Indonesia kaya akan wilayah gunung berapi. Hal ini dikarenakan gunung di Indonesia yang mepunyai banyak cairan dan air di permukaan. Sehingga sangat mempengaruhi pembentukan dan komposisi magma serta lokasi dan kejadian gunung api. Selain itu gunung berapi juga memiliki potensi panas bumi yang besar untuk dapat dimanfaatkan sebagai sumber pembangkit tenaga listrik. Sekitar 54% potensi panas bumi atau kurang dari 500 buah gunung api di dunia berada di wilayah Indonesia dan 129 diantarnya merupakan gunung api aktif, dan sekitar 70 dari gunung api aktif tersebut sering meletus diantaranya adalah Gunung Unggaran di Jawa Tengah, Gunung Salak di Jawa Barat, dan Gunung Merapi di Jawa Tengah. Dalam hal ini penulis menggunakan Gunung Merapi sebagai obyek yang diteliti.
Panas bumi gunung merapi selama ini masih belum dimanfaatkan secara optimal padahal panas bumi gunung merapi banyak memiliki manfaat terutama sebagai sumber energi. Hal ini menjadi ketertarikan penyusun dalam mengkaji lebih lanjut tentang seberapa besar potensi Gunung Merapi  sebagai sumber energi pembangkit listrik tenaga panas bumi  (PLTP).




  1. TUJUAN
1.      Ingin mengetahui kandungan Geotermal (Panas Bumi) di Indonesia
2.      Memanfatkan Geotermal (Panas Bumi) sebagai PLTP
3.      Memberi pandangan baru pada masyarakat bahwa Geotermal (Panas Bumi) bisa dimanfaatkan     

  1. RUANG LINGKUP DAN BATASAN MASALAH
Mengingat luasnya aspek yang terdapat pada Geotermal (Panas Bumi), untuk itu kami mengadakan penelitian yang terbatas pada:
1.      Geotermal (Panas Bumi) pada gunung Merapi
2.      Pemanfaatan Geotermal sebagai PLTP
3.      Kandungan Geotermal sehingga dapat dimanfaatkan sebagai PLTP

  1. RUMUSAN MASALAH
1.      Bagaimana Potensi Geotermal di Indonesia?
2.      Bagaimana Potensi Geothermal Merapi sebagai Sumber Energi PLTP?
3.      Dapatkah Geotermal (Panas Bumi) Merapi dijadikan sebagai sumber Energi PLTP?

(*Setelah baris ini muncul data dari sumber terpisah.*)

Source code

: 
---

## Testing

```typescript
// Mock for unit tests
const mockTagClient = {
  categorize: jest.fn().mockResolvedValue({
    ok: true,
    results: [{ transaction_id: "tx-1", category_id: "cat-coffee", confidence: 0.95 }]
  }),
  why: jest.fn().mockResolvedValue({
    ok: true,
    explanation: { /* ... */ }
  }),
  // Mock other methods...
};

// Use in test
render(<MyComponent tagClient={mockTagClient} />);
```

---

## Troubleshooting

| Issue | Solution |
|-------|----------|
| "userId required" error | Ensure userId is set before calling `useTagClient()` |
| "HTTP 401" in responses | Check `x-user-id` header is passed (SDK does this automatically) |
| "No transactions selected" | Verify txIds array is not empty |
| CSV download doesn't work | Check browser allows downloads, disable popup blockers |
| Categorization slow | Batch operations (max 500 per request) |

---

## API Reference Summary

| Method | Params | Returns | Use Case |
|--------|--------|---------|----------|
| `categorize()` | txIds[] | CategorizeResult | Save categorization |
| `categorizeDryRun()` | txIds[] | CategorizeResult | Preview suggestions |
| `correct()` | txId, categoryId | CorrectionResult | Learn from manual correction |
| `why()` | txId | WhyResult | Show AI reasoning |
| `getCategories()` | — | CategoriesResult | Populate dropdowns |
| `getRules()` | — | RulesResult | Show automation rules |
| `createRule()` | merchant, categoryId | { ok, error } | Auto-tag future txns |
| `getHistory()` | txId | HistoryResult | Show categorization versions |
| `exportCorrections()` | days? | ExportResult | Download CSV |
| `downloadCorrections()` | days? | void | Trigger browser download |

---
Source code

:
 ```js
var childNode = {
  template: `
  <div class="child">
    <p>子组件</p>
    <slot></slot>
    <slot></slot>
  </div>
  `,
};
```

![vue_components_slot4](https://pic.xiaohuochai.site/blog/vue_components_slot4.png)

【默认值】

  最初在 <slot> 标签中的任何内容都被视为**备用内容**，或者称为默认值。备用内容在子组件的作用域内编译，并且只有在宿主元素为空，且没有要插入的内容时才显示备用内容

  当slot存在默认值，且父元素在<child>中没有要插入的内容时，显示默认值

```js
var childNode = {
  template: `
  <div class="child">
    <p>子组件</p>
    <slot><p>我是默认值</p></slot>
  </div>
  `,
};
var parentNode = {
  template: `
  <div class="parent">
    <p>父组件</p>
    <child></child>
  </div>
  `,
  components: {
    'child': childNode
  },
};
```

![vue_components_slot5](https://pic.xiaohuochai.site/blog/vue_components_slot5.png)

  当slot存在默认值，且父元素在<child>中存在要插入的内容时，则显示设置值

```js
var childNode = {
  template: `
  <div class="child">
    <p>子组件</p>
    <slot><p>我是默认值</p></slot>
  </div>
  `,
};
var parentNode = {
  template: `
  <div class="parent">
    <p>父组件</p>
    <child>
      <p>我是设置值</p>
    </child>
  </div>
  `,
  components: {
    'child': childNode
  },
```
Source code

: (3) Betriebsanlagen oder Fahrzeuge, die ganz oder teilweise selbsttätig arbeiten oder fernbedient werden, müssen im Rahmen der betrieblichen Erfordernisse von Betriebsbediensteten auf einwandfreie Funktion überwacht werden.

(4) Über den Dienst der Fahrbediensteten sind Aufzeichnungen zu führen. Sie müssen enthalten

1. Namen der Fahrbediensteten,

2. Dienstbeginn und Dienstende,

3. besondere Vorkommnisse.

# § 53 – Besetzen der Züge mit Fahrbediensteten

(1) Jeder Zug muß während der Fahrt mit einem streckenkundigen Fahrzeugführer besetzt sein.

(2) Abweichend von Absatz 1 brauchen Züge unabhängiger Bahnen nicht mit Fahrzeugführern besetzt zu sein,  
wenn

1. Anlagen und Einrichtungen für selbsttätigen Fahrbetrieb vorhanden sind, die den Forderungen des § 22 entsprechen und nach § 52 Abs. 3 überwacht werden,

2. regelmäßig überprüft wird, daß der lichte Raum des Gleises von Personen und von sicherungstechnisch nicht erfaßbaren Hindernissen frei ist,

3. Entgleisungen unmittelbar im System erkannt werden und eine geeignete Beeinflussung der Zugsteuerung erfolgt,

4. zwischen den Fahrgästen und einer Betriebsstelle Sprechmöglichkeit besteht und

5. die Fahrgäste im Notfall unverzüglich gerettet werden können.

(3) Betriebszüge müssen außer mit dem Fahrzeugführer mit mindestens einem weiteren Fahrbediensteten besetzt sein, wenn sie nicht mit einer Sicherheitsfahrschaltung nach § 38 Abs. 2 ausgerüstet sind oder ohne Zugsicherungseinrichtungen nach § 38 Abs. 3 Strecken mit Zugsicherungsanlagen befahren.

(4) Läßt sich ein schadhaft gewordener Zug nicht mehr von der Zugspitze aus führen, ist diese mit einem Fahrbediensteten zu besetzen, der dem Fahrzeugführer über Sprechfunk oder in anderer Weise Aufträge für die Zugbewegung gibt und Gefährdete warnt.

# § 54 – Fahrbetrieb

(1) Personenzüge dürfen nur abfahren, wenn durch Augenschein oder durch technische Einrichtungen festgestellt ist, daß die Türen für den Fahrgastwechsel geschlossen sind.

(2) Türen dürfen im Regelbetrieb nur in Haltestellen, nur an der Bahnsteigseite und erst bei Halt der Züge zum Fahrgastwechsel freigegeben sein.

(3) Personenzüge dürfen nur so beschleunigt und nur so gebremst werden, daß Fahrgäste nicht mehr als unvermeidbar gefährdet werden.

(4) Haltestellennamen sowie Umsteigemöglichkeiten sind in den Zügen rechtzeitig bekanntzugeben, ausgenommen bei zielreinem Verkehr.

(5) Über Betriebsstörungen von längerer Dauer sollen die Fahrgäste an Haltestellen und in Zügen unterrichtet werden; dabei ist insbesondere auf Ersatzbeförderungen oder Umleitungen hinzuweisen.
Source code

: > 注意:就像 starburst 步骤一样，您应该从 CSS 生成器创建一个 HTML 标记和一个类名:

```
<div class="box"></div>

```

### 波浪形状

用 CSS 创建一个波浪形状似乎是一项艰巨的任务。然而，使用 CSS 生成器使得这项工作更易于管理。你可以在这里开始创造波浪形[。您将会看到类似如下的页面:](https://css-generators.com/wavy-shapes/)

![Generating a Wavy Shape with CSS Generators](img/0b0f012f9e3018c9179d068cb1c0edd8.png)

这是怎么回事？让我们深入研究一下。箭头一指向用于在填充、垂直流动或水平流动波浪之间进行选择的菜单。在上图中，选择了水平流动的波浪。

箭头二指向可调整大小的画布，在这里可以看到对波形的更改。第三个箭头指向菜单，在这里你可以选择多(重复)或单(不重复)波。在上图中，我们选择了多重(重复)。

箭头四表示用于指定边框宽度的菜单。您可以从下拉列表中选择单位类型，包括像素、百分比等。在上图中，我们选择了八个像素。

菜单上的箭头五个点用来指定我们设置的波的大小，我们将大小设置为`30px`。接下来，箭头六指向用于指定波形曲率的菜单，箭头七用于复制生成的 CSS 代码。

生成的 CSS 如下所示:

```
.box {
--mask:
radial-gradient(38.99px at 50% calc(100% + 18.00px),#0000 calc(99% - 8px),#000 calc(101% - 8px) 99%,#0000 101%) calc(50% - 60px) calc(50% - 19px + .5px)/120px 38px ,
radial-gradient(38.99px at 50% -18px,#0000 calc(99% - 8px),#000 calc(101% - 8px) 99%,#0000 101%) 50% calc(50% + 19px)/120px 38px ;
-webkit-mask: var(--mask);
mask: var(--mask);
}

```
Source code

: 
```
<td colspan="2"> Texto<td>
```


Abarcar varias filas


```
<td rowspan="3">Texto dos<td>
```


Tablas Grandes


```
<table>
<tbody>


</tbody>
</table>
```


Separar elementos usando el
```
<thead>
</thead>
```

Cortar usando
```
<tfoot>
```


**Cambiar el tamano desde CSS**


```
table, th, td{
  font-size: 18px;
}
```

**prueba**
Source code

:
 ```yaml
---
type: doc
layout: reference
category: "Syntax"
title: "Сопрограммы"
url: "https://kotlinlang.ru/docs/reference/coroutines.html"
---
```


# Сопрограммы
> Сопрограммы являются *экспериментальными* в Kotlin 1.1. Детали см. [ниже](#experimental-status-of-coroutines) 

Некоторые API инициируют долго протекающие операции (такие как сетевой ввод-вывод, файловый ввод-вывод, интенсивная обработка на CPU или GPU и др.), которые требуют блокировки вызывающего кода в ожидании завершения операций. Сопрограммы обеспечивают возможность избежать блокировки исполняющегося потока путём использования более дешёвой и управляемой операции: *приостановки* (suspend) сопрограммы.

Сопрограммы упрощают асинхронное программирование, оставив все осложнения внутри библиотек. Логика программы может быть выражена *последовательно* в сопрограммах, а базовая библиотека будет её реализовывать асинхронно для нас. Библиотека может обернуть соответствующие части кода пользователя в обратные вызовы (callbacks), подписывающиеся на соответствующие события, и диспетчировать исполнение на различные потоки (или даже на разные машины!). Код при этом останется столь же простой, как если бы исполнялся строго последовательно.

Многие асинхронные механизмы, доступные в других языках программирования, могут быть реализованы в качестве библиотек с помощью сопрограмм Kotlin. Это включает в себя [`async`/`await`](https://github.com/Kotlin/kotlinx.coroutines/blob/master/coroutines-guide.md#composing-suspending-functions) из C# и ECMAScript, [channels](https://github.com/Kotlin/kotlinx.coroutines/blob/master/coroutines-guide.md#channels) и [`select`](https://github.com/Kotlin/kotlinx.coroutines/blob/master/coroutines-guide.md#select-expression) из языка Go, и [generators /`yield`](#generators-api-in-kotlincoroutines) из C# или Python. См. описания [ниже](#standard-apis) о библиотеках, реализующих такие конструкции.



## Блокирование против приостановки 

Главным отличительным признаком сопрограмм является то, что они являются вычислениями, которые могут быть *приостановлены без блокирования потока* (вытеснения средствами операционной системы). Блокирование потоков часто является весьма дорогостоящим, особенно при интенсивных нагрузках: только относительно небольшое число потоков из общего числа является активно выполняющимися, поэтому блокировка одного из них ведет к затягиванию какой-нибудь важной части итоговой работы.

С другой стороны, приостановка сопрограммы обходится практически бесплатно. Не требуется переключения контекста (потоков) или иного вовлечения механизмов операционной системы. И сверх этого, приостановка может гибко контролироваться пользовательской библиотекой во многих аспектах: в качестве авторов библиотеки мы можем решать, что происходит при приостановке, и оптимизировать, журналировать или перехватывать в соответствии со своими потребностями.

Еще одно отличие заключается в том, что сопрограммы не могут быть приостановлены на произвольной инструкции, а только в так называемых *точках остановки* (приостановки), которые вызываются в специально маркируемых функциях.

  1. METODE PENGUMPULAN DATA
1.      Observasi
Observasi adalah suatu kegiatan penelitian yang bertujuan untuk mengumpulkan data-data secara langsung pada obyek yang diteliti.
2.      Studi Pustaka
Studi Pustaka adalah suatu kegiatan dalam mengambil sumber-sumber atau refrensi-refrensi yang diperlukan dalam penelitian melalui buku-buku atau internet.
3.      Wawancara
Wawancara adalah suatu kegiatan tanya jawab antara pewawancara dan narasumber untuk mendapatkan data yang diperlukan dalam penelitian.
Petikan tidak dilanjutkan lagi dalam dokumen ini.